Qusai's surgery is successful
I went to the ICU of Hadassah Hospital in Ein Karem today to ask after Qusai. He was in surgery. An informed nurse said the surgery was complicated and taking some time.
I met and talked with Qusai’s mother who had a circle of other moms around her when I found her in a waiting room. She and I went for a walk while waiting; there is a hospital park area just outside. I used Google translate to chat with her. We had some coffee together.
Eventually, Qusai was brought back to the ICU. He is under sedation but, according to the surgeon, he is stable. The doctor said thaty this surgery prepared Qusai for the next surgery. If all goes well, Qusai will go home to Gaza and return to Hadassah Hospital after three months for an Echocardiogram.
Thank you all for keeping this little one and his family in your prayers.
Qusai's first catheterization
When we arrived to the hospital room, Qusai’s mother was alone because they had already brought Qusai elsewhere to be tested. It was a long wait for this anxious mother. Via Google translation I tried to tell her that a long wait is a good sign. It means that the doctors don’t want to miss anything important that might equip them in helping her son in the best possible way.

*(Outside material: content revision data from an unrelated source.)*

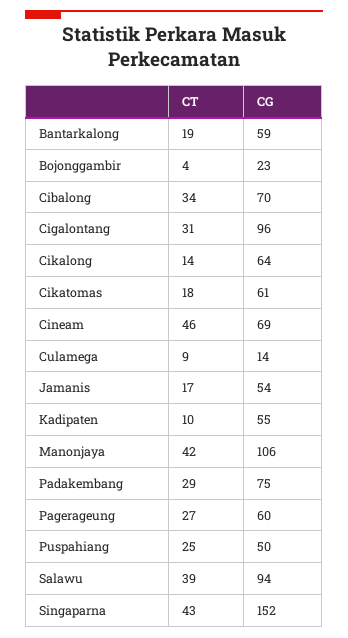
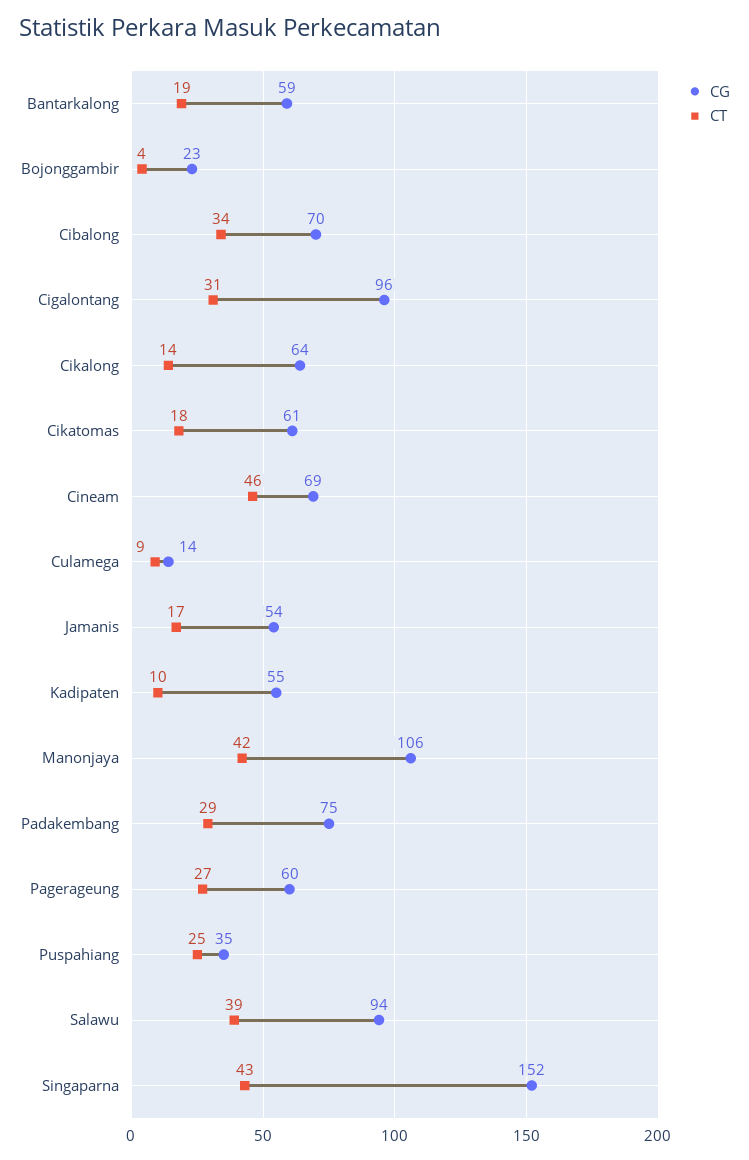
CG, Puspahiang: 50 -> 35

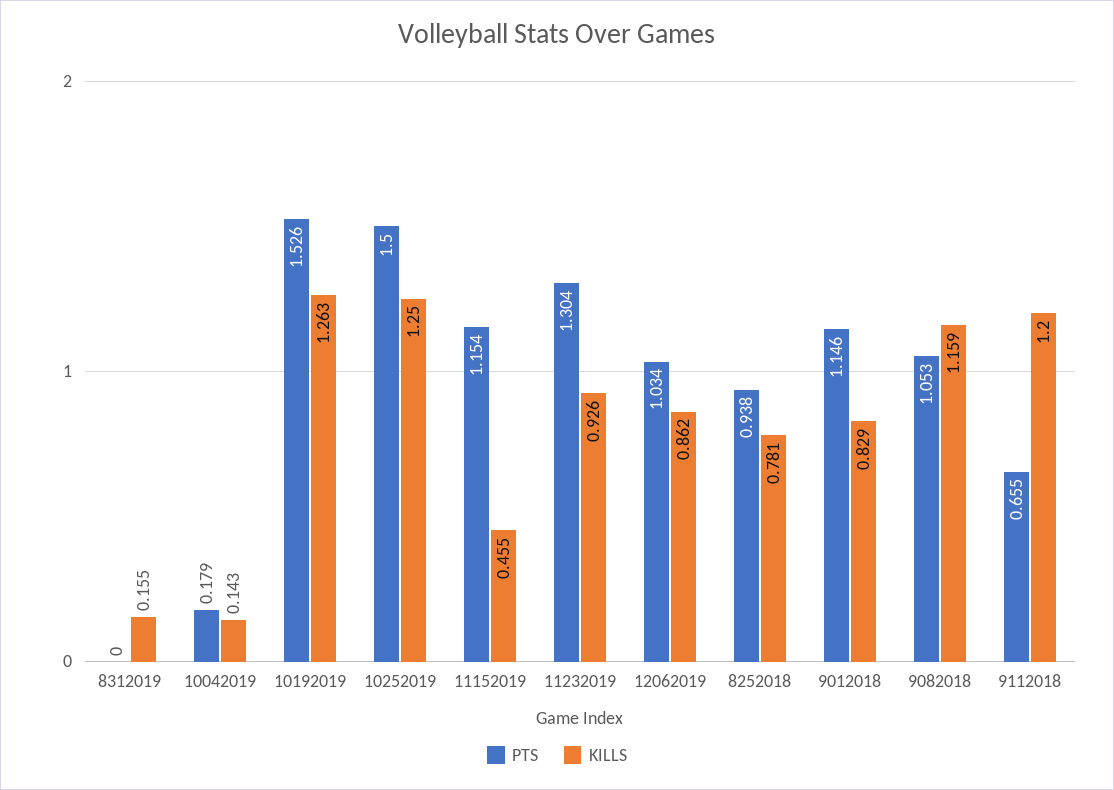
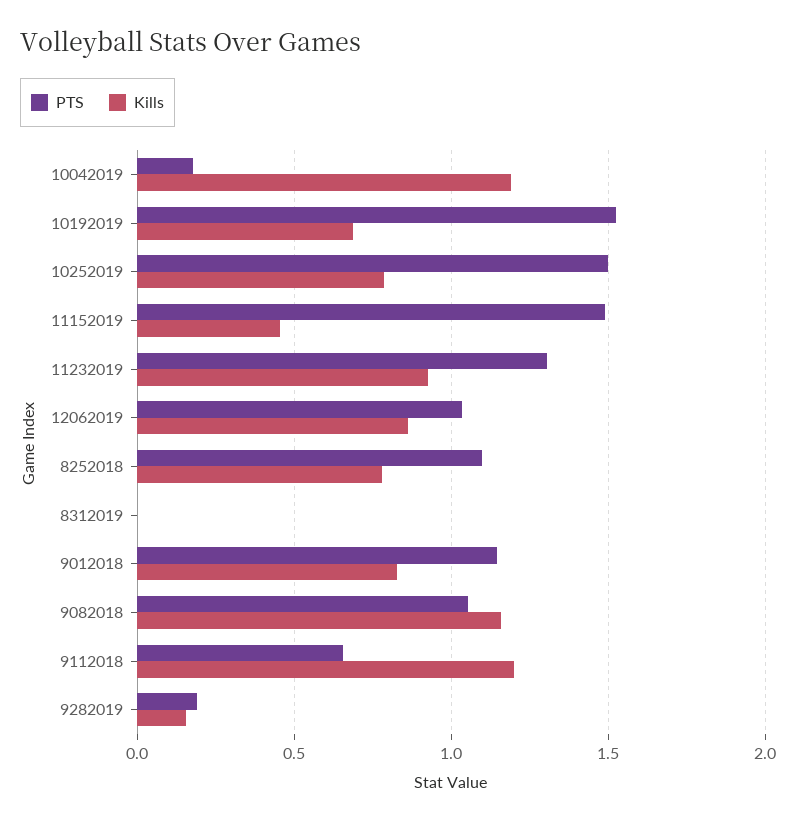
KILLS, 8312019: 0.155 -> 0
KILLS, 10042019: 0.143 -> 1.2
KILLS, 10192019: 1.263 -> 0.7
KILLS, 10252019: 1.25 -> 0.8
PTS, 11152019: 1.154 -> 1.5
PTS, 8252018: 0.938 -> 1.1
PTS, 9282019: none -> 0.2
KILLS, 9282019: none -> 0.15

A doctor told me that there are big problems with his heart, and that the road will be long. He said something that I have learned to live by, “We will take one day at a time.” He told me that Qusai’s life is stable, and I think that is the most important thing right now.
Please lift up this precious little boy and the rest of his family in your prayers, and especially his mother.

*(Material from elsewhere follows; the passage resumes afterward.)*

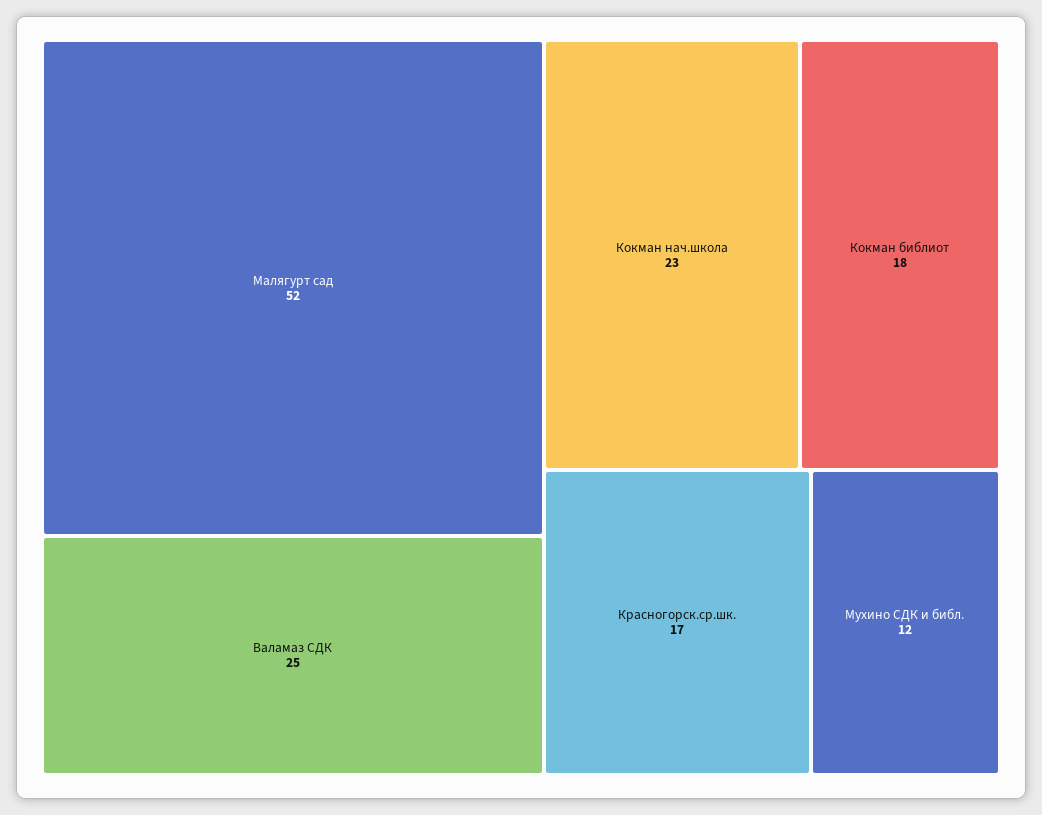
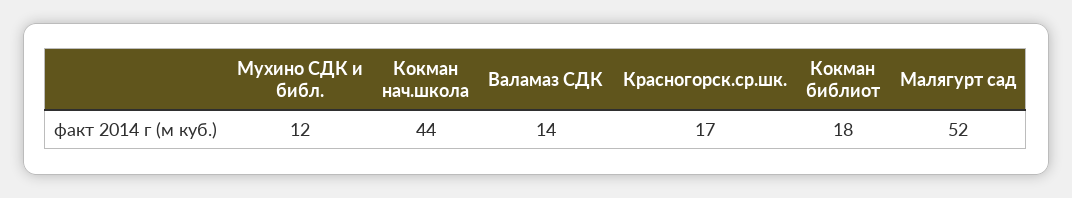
Валамаз СДК: 25 -> 14
Кокман нач.школа: 23 -> 44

Entering the hospital room, I didn’t know what to expect, and there he was. Sedated, without knowing all the efforts going on around him from caring medical staff, Qusai rested.
A nurse gave him medicine through a vein in his little hand. All the machines he is wired to might seem scary, but what a blessing they are. He is intubated because he needs help breathing, and every change in his condition is closely monitored. The hospital crew is doing a marvelous job, I’m so happy he’s here. Even if it is a horrible state Qusay is in, there is hope. The peace that filled the room gave witness to that hope.
Please lift up this wonderful little baby in your prayers, and his mother who is with him, but also the rest of the family.
To the joy of his 28-year-old mother Qusai looked beautiful and healthy when born earlier this month. But he soon looked blue and had difficulty breathing.
At the hospital in Gaza doctors suspected a heart problem, and on echocardiogram discovered multiple complex defects.
He’s now in the ICU in critical condition and on mechanical ventilation, awaiting transfer to Israel–his only hope to live. Doctors at the Hadassah Medical Center in Jerusalem are working to make a place for him despite crowding caused by Covid-19, and have asked us to bring him on Sunday, August 2. Please ask God with us for grace for Qusai until then, and for all the days of his life that will follow.